O grupo OVD-Info, que monitora a repressão na Rússia, publicou um editorial igualmente acusando Putin. “Isto não é morte. Isso é assassinato”, diz o texto originalmente em russo, traduzido com o auxílio de ferramentas online.

Mariana Katzarova, especialista independente sobre a Rússia nomeada pelo Conselho de Direitos Humanos da ONU, também apontou o dedo para o Kremlin e questionou: “Quem será o próximo?” Segundo ela, as condições em que ele era mantido na prisão equivalem a tortura, e chama a atenção o fato de ele ter morrido menos de um mês antes das eleições presidenciais russas.

Quem foi Alexei Navalny

Navalny ganhou destaque ao organizar manifestações e concorrer a cargos públicos na Rússia. A rede dele chegou a ter 50 sedes regionais em toda a Rússia e, entre outras ações, denunciava casos de corrupção envolvendo o governo Putin e figuras importantes ligadas a ele. Isso levou o Kremlin a agir judicialmente para proibir a atuação do opositor, que então passou a ser perseguido.

Em agosto de 2020, durante viagem à Sibéria, Navalny foi envenenado e passou meses se recuperando em Berlim. Ele voltou a Moscou em 17 de janeiro de 2021 e foi detido no aeroporto. Um mês depois, foi julgado e condenado por violar uma sentença suspensa de 2014, sob acusação de fraude. Promotores alegaram que ele não se apresentou regularmente à polícia em 2020, justamente quando estava em coma pela dose tóxica.

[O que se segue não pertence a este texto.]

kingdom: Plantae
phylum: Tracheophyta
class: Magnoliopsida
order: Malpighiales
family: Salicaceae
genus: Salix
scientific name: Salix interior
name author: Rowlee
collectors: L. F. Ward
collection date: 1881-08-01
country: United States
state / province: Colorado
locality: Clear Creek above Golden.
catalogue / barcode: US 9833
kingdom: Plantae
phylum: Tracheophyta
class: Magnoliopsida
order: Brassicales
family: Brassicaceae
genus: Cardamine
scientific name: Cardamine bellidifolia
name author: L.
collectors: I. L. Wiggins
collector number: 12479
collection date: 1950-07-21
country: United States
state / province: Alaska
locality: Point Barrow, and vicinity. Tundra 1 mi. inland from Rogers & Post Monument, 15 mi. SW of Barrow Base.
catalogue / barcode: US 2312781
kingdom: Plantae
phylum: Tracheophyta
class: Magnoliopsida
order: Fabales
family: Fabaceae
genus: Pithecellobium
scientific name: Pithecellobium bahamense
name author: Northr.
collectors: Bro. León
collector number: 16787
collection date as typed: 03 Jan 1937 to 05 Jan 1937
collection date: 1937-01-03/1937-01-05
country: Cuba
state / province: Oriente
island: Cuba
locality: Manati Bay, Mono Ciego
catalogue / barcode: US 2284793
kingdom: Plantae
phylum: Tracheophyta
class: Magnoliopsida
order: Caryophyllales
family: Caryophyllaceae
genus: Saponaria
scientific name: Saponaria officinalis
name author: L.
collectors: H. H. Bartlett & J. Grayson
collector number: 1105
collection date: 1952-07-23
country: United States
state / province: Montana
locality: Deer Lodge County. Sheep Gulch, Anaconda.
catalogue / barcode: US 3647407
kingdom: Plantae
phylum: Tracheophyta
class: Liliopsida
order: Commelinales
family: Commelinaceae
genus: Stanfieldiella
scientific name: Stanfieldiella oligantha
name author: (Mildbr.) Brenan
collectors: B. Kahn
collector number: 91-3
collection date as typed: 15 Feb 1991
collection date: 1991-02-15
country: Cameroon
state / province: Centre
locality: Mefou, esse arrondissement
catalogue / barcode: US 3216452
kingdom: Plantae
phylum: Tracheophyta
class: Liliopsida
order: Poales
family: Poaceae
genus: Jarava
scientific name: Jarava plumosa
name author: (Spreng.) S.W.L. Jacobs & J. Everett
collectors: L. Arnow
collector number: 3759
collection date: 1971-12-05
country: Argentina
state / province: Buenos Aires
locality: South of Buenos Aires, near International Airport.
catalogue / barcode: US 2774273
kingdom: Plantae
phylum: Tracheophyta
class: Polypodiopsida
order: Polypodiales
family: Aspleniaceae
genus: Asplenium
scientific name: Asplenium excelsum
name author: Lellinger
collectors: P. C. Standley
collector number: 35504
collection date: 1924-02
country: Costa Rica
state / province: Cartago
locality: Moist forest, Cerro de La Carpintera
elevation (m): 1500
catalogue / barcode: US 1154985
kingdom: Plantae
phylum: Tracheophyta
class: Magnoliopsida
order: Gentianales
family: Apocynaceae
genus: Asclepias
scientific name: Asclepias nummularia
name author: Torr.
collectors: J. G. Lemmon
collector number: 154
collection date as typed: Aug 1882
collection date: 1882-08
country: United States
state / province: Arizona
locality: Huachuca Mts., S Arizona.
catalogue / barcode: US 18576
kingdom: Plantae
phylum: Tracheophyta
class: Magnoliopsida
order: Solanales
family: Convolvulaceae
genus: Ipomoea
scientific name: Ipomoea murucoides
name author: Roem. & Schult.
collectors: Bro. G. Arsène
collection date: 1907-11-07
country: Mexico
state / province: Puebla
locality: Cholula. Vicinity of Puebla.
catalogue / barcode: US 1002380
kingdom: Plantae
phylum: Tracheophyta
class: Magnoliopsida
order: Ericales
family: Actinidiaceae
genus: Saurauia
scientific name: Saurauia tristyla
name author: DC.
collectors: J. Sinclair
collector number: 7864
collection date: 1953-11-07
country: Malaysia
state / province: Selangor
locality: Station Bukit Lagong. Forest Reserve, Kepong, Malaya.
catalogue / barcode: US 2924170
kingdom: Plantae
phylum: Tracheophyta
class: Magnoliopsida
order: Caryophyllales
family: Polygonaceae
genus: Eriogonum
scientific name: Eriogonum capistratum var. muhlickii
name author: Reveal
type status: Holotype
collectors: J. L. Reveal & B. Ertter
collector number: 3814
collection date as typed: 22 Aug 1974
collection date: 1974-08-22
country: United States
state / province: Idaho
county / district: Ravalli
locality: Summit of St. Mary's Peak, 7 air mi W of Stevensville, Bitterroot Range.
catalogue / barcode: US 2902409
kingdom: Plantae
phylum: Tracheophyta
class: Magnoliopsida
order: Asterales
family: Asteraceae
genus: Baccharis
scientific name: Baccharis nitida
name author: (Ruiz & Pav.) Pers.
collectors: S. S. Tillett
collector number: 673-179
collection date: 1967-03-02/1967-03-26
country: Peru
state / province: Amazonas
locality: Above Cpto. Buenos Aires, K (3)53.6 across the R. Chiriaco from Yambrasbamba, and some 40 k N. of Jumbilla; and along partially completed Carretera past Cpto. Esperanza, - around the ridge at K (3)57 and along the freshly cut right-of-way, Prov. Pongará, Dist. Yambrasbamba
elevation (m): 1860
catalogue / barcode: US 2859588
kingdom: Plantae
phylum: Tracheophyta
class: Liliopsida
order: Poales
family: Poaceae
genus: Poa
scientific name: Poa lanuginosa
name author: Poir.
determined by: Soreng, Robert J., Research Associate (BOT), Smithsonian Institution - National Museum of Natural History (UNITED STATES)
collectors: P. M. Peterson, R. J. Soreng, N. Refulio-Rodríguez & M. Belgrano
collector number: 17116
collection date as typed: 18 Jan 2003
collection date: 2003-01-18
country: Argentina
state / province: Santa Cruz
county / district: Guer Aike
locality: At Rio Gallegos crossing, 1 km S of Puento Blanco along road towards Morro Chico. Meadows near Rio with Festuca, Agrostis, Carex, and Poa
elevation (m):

Encarcerado em uma colônia penal de alta segurança, ele chegou a fazer uma greve de fome de 23 dias em abril, para protestar contra a falta de atendimento médico. Depois, em junho daquele ano, um tribunal russo proibiu os escritórios regionais de Navalny e sua Fundação Anticorrupção (FBK) de funcionarem, classificando-os como “extremistas”.

Após a morte, retomou-se o debate sobre o retorno dele à Rússia, mesmo sabendo que seria preso e possivelmente morto pelo regime. A mulher dele, Yulia Navalnaya, disse que Navalny não pôde optar por uma vida tranquila no exílio porque “amava profundamente” a Rússia e acreditava no potencial do povo russo para um futuro melhor. Alegou ainda que o marido não apenas expressava essas convicções, mas as vivia intensamente, estando até mesmo disposto a sacrificar sua vida por elas.

Quando morreu, ele cumpria pena de 30 anos de prisão por acusações diversas, que vão desde fraude até extremismo, esta a mais grave. Ele sempre alegou que as acusações eram politicamente motivadas, uma forma de conter suas ações em oposição a Putin.